## Given data

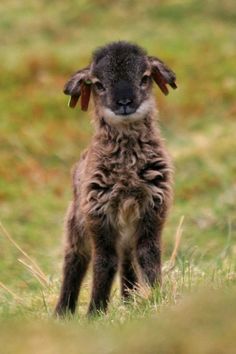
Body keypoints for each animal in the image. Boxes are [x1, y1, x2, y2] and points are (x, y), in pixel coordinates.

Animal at [54, 40, 177, 316]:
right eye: (98, 84)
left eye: (144, 78)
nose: (124, 102)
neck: (128, 176)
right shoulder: (99, 214)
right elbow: (104, 262)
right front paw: (95, 312)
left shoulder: (153, 209)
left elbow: (149, 256)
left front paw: (156, 297)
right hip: (76, 222)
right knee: (74, 260)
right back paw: (62, 312)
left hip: (125, 233)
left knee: (127, 261)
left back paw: (128, 300)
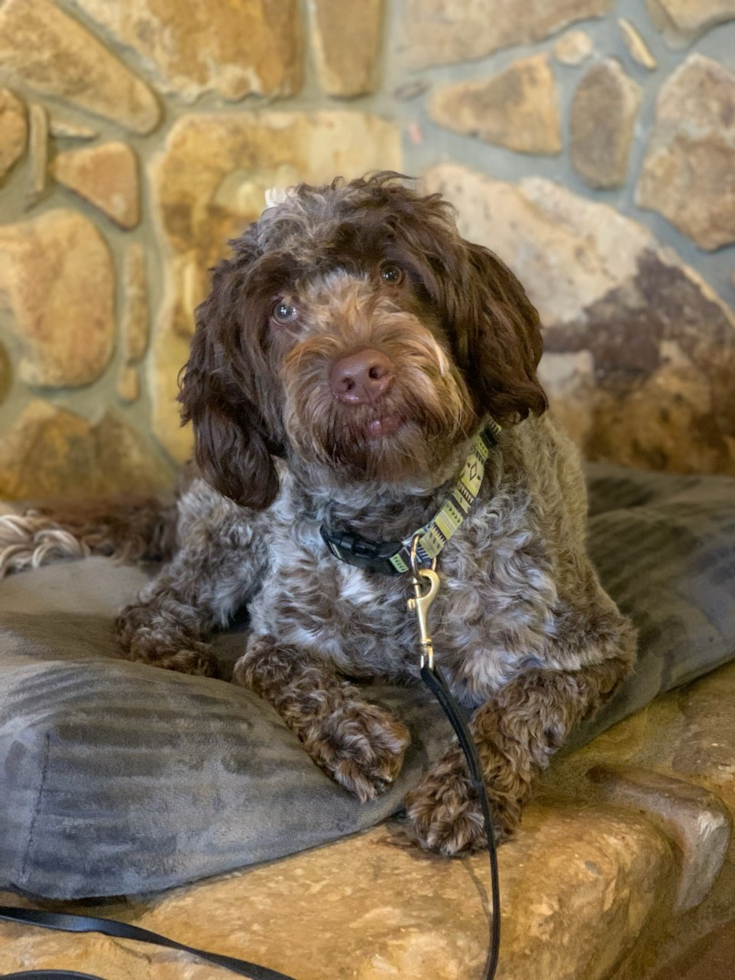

## Problem to work on
Reproduce exactly, and only, the lines that begin at the one containing "nose: (124, 102)" and end with the final line of the data, both included, while omitting every picture.

## Exercise response
nose: (124, 102)
neck: (128, 176)
right shoulder: (99, 214)
right elbow: (104, 262)
right front paw: (95, 312)
left shoulder: (153, 209)
left elbow: (149, 256)
left front paw: (156, 297)
right hip: (76, 222)
right knee: (74, 260)
right back paw: (62, 312)
left hip: (125, 233)
left knee: (127, 261)
left back paw: (128, 300)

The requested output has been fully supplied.